Se fue cabalgando y riendo y mi inocente padre decidió vestirme de hombre desde ese día, aunque después supiésemos que el Señor había muerto de fiebre antes de poder casarme yo o tomarme él. Vestida con un tosco sayal y toscos zahones, cortado el pelo como mancebo, continué mis trabajos de tañería y pastoreo y me hice completamente mujer. Pasaron varios años; mi padre envejeció y nuestra vida apenas cambió. Hasta que un día se aparecieron los hombres armados del príncipe don Felipe, heredero de las tierras y de los privilegios de su padre muerto. Su misión era recoger a todos los muchachos de la floresta para servicios de armas y de alcobas; me capturaron en el bosque de encinas que había sido, desde la niñez, mi morada protectora y me llevaron con la tropa mientras yo reflexionaba sobre mi ingrata suerte, ya que vestida de hombre o vestida de mujer, parejas desgracias me acechaban.
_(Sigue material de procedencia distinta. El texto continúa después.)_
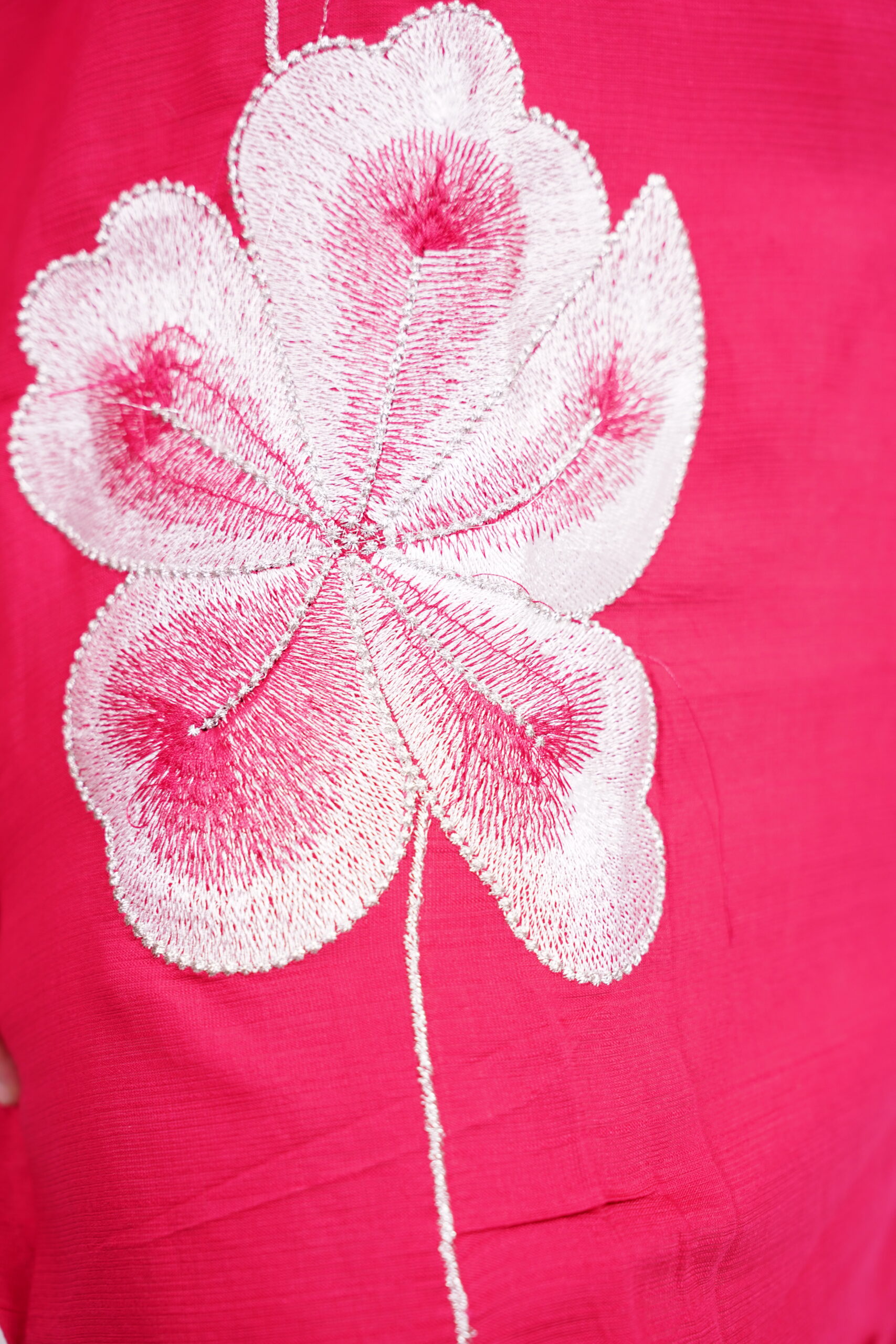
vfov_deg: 45.2
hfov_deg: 31.1
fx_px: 1612
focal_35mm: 43
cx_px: 448
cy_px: 672
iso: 500
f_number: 4
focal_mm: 43.2
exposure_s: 1/50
El príncipe Felipe, al verme vestida como zagal, no adivinó mi verdadera condición, aunque algo turbador parecieron despertar mis facciones en su memoria. Yo, lo juro, nunca antes lo había visto. El nuevo Señor me asignó al servicio del alcázar de su madre, donde la presencia de las mujeres, según luego supe, estaba prohibida. Como pastorcilla, había aprendido a tocar la flauta y así lo hice saber al mayordomo para poder distraerme y distraer en ese empeño, viviendo aislada de los criados y de los soldados ante los cuales jamás me desnudé. Pude vivir en los cuartos de los músicos, demasiado ocupados, de noche y al amanecer, en dormir sus borracheras para fijarse en mí, y demasiado ocupados, durante el día, en aprovechar el fúnebre ensimismamiento de la dueña del alcázar, constantemente arrodillada ante el cadáver embalsamado de su esposo, para hurtar viandas y botellas en las bodegas. La madre del hijo del Señor había proscrito toda música alegre en su casa; aunque respetó mis aptitudes musicales, me ordenó que aprendiera a tocar el tambor, pues otro rumor que no fuese fúnebre no quería escuchar, ya que vivía en permanente duelo. Y así, cuando la vieja Dama inició su larga peregrinación arrastrando el cadáver de su esposo, se me asignó el último lugar de la procesión, tocando mi tambor y vestida toda de negro como un paje anunciador de llantos. La Señora madre del actual Señor no admite mujeres en su compañía porque de todas siente celos, como si el fiambre de su marido fuese ahora capaz de cometer los abusos que en vida le dieron fama y de los cuales por mi gran fortuna pude salvarme, aunque sólo para caer, de todos modos, en desgraciada condición…

Pero me aparto de lo esencial de las cosas, y quiero terminar como termina el día sobre esta playa. Sólo por una equivocación que el alcalde y los alabarderos pagarán muy caro entramos ayer a un convento de monjas que quisieron posesionarse del cuerpo momificado del Señor. Y por eso, en vez de pasar el día en el convento, como acostumbramos hacerlo después de viajar toda la noche envueltos en la oscuridad que la Dama prefiere, salimos huyendo y viajamos de día. He podido encontrarte. Ahora tú deberás acompañarme.

—¿Quién soy?, dijo el náufrago, ¿de dónde vengo?

Pero el paje había dado por concluida su narración y no quiso contestarle. Ofreció las manos al náufrago y éste sólo una le tendió. Con la otra, recogió, impulsado por una inexplicable fascinación, una botella verde, taponeada y sellada; uno de los desperdicios arrojados por la marea a este Cabo de los Desastres.